The Seastar term is "fiber".

1. allows to cancel chain at any point of execution after current task is done

There is seastar::abort_source. Each continuation must check it manually, since automatic cancellation can prevent cleanup actions (like file::close()).

1. allows to add a task from within another task 
   

You can use some container to hold the tasks, and a condition_variable to communicate among fibers.

1. ensures that tasks won't execute after the facility is destroyed

To accomplish the first two items of the requirements list, I wrote this:

class TaskManagerSync : public seastar::gate

{

public:

using exception_handler_t = std::move_only_function<void(std::exception_ptr)>;

explicit TaskManagerSync(exception_handler_t eh)

: m_exceptionHandler{std::move(eh)}

{

if (!m_exceptionHandler) { throw std::invalid_argument{"Empty exception handler is not allowed"}; }

}

template <class FUNC, class... ARGs>

void add(FUNC&& func, ARGs&&... args) noexcept

{

m_done = m_done.then([func = std::forward<FUNC>(func), ...args = std::forward<ARGs>(args), this] mutable {

if (try_enter())

{

return seastar::futurize_invoke(std::forward<FUNC>(func), std::forward<ARGs>(args)...)

.discard_result()

.handle_exception(std::ref(m_exceptionHandler))

.finally([this] { leave(); });

}

return seastar::make_ready_future();

});

}

private:

seastar::future<> m_done{seastar::make_ready_future()};

exception_handler_t m_exceptionHandler;

};

I recommend rewriting using coroutines. Your quality of life will improve.

add() then has to check the gate in the same continuation that it performs the addition.

1. m_done.then(...) gets suspended
2. seastar::yield from the test gets suspended
3. seastar::yield from the add() gets suspended
4. TaskManagerSync gets destroyed
5. add() starts executing 2nd then()
6. try_enter() is called with destroyed gate, so _stopped is actually false hence try_enter() is true
7. futurize_invoke(...) executes the task that shouldn't have been executed

This can be fixed by replacing seastar::yield() from the test with seastar::sleep(). But in actual code user won't be aware of that problem. It's only required from the user to co_await on close() before destroying TaskManagerSync.

I'd like to ask:

1. do you consider TaskManagerSync a good solution?
2. how would you write this facility (trying to make it lightweight)?
3. what are your thoughts on the post destruction task execution?

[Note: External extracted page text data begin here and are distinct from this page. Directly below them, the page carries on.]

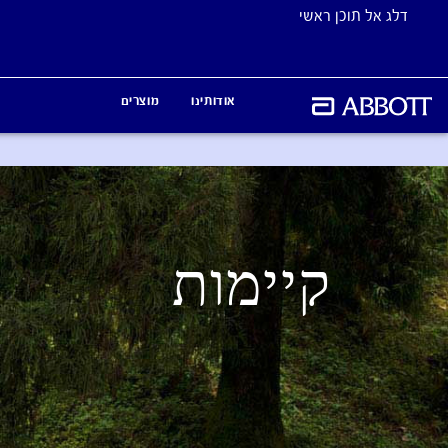
דלג אל תוכן ראשי
אודותינו
מוצרים
קיימות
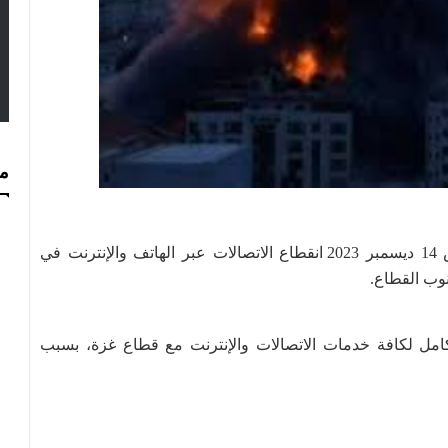
مس
أعلنت شركة الاتصالات الفلسطينية "بالتل"، الخميس 14 ديسمبر 2023 انقطاع الاتصالات عبر الهاتف والإنترنت في
وب القطاع.
مل لكافة خدمات الاتصالات والإنترنت مع قطاع غزة، بسبب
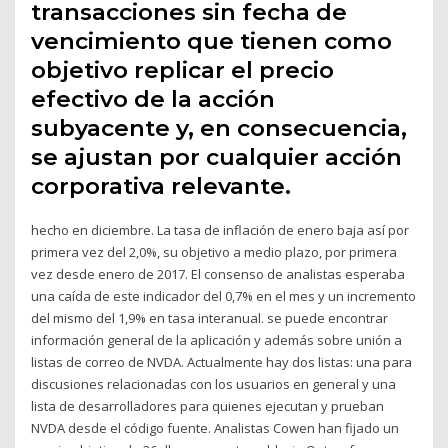
transacciones sin fecha de
vencimiento que tienen como
objetivo replicar el precio
efectivo de la acción
subyacente y, en consecuencia,
se ajustan por cualquier acción
corporativa relevante.
hecho en diciembre. La tasa de inflación de enero baja así por
primera vez del 2,0%, su objetivo a medio plazo, por primera
vez desde enero de 2017. El consenso de analistas esperaba
una caída de este indicador del 0,7% en el mes y un incremento
del mismo del 1,9% en tasa interanual. se puede encontrar
información general de la aplicación y además sobre unión a
listas de correo de NVDA. Actualmente hay dos listas: una para
discusiones relacionadas con los usuarios en general y una
lista de desarrolladores para quienes ejecutan y prueban
NVDA desde el código fuente. Analistas Cowen han fijado un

These are common things that were coded many times, each time differently.

My preferred solution is to have a coroutine that runs an execution loop and is waited for during closing. Outsiders communicate with the coroutine by setting variable (like a request to stop), adding items to collections (say tasks) etc. 

Sorry for not giving concrete comments on your code, I just dislike reviewing continuation-style code these days, it takes too much effort to understand it.